Scapegoat

An innocent person deliberately blamed for wrongdoing, usually by the guilty parties.

This always seemed like a strange word to me: why a goat? The concept originally comes from the Bible, from the Book of Leviticus, when a goat is designated to take on the sins of the people and be cast out into the desert, thus freeing the people from their sins.

The actual word scapegoat seems to have entered the English language in the 16th century, with scape deriving from escape, i.e. the scapegoat allows the guilty to escape punishment.

People seem to have always wanted to escape punishment for their sins, understandably enough. In the Middle Ages, Catholics could pay the Church for indulgences, a reduction in punishment in the afterlife for sins committed in life.

A similar concept to a scapegoat is a sin-eater.
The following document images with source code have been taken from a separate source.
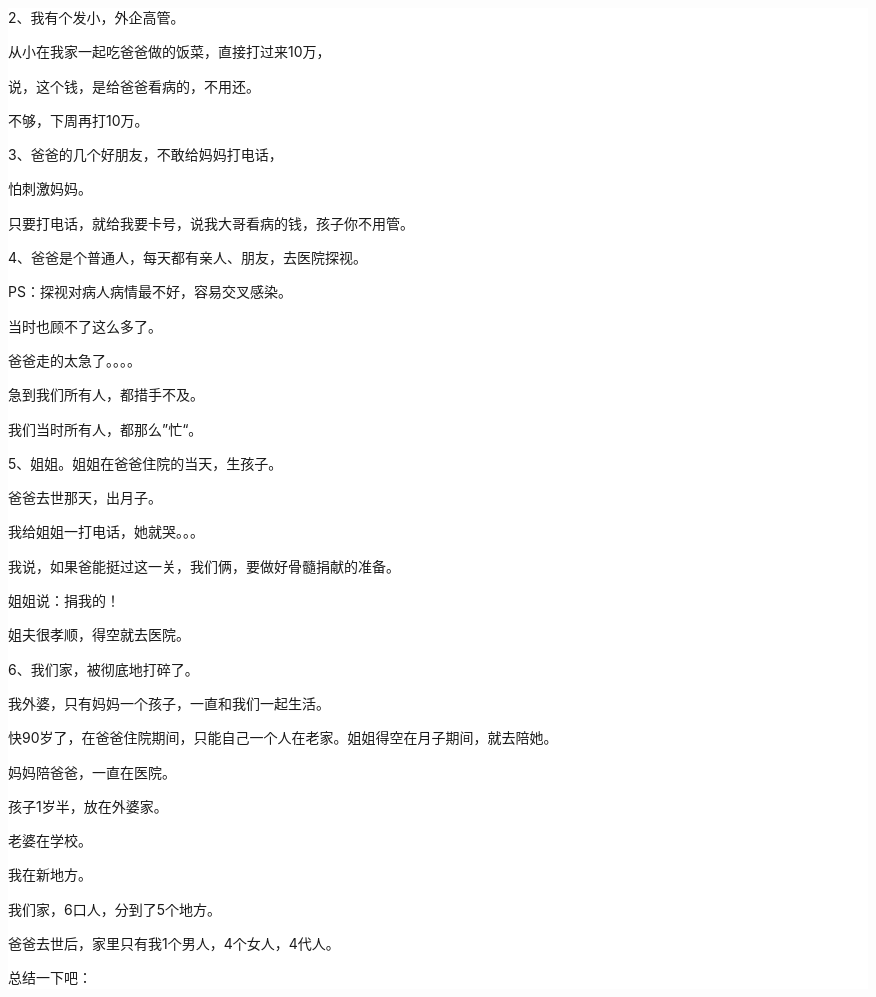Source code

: 

2、我有个发小，外企高管。

从小在我家一起吃爸爸做的饭菜，直接打过来10万，

说，这个钱，是给爸爸看病的，不用还。

不够，下周再打10万。



3、爸爸的几个好朋友，不敢给妈妈打电话，

怕刺激妈妈。

只要打电话，就给我要卡号，说我大哥看病的钱，孩子你不用管。



4、爸爸是个普通人，每天都有亲人、朋友，去医院探视。

PS：探视对病人病情最不好，容易交叉感染。

当时也顾不了这么多了。

爸爸走的太急了。。。。

急到我们所有人，都措手不及。

我们当时所有人，都那么”忙“。



5、姐姐。姐姐在爸爸住院的当天，生孩子。

爸爸去世那天，出月子。

我给姐姐一打电话，她就哭。。。

我说，如果爸能挺过这一关，我们俩，要做好骨髓捐献的准备。

姐姐说：捐我的！

姐夫很孝顺，得空就去医院。



6、我们家，被彻底地打碎了。

我外婆，只有妈妈一个孩子，一直和我们一起生活。

快90岁了，在爸爸住院期间，只能自己一个人在老家。姐姐得空在月子期间，就去陪她。

妈妈陪爸爸，一直在医院。

孩子1岁半，放在外婆家。

老婆在学校。

我在新地方。

我们家，6口人，分到了5个地方。

爸爸去世后，家里只有我1个男人，4个女人，4代人。



总结一下吧：
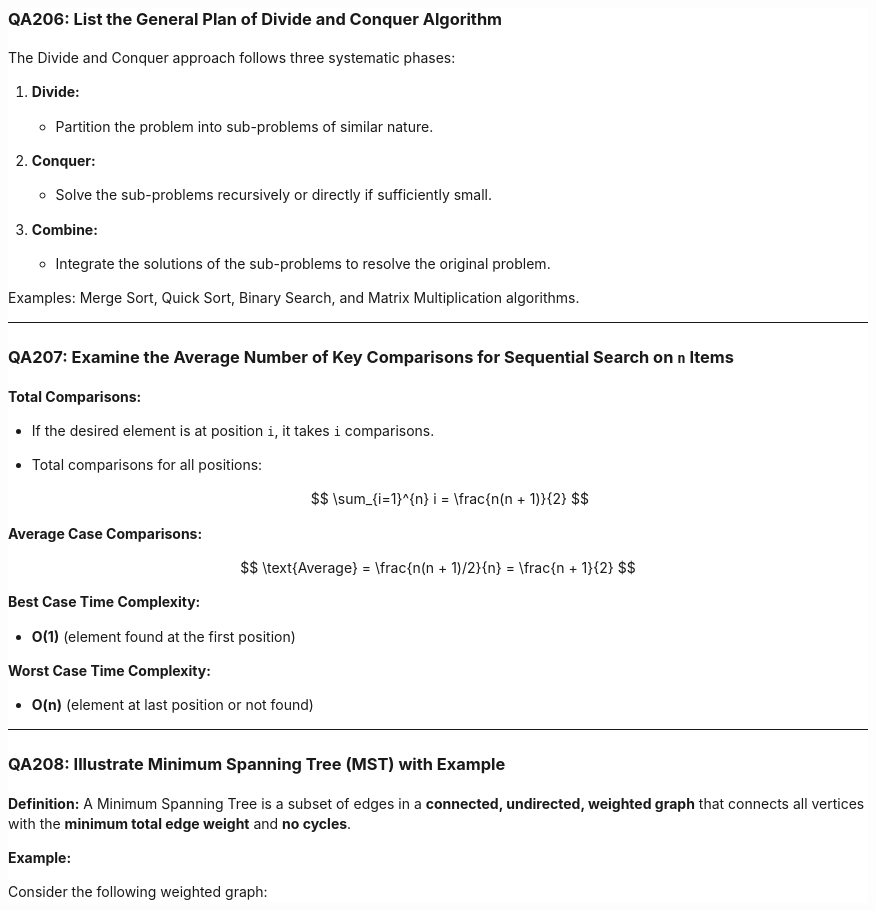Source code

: 
### **QA206: List the General Plan of Divide and Conquer Algorithm**

The Divide and Conquer approach follows three systematic phases:

1. **Divide:**

   * Partition the problem into sub-problems of similar nature.

2. **Conquer:**

   * Solve the sub-problems recursively or directly if sufficiently small.

3. **Combine:**

   * Integrate the solutions of the sub-problems to resolve the original problem.

Examples: Merge Sort, Quick Sort, Binary Search, and Matrix Multiplication algorithms.

---

### **QA207: Examine the Average Number of Key Comparisons for Sequential Search on `n` Items**

**Total Comparisons:**

* If the desired element is at position `i`, it takes `i` comparisons.
* Total comparisons for all positions:

  $$
  \sum_{i=1}^{n} i = \frac{n(n + 1)}{2}
  $$

**Average Case Comparisons:**

  $$
  \text{Average} = \frac{n(n + 1)/2}{n} = \frac{n + 1}{2}
  $$

**Best Case Time Complexity:**

* **O(1)** (element found at the first position)

**Worst Case Time Complexity:**

* **O(n)** (element at last position or not found)

---

### **QA208: Illustrate Minimum Spanning Tree (MST) with Example**

**Definition:**
A Minimum Spanning Tree is a subset of edges in a **connected, undirected, weighted graph** that connects all vertices with the **minimum total edge weight** and **no cycles**.

**Example:**

Consider the following weighted graph:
This individual can be found in the funeral customs of  a variety of cultures. They were a person who would be paid by the family of a dead person to eat a meal representing the sins of the deceased, thus freeing them from being punished in the afterlife.

Even though the practice can be traced back to various ancient cultures, references to it occurring can be found in accounts of funeral practices in England in the 1890s.

It seems like wanting to avoid paying the consequences for our actions has always been a universal feeling. Still, at least we’re not blaming the poor innocent goats anymore.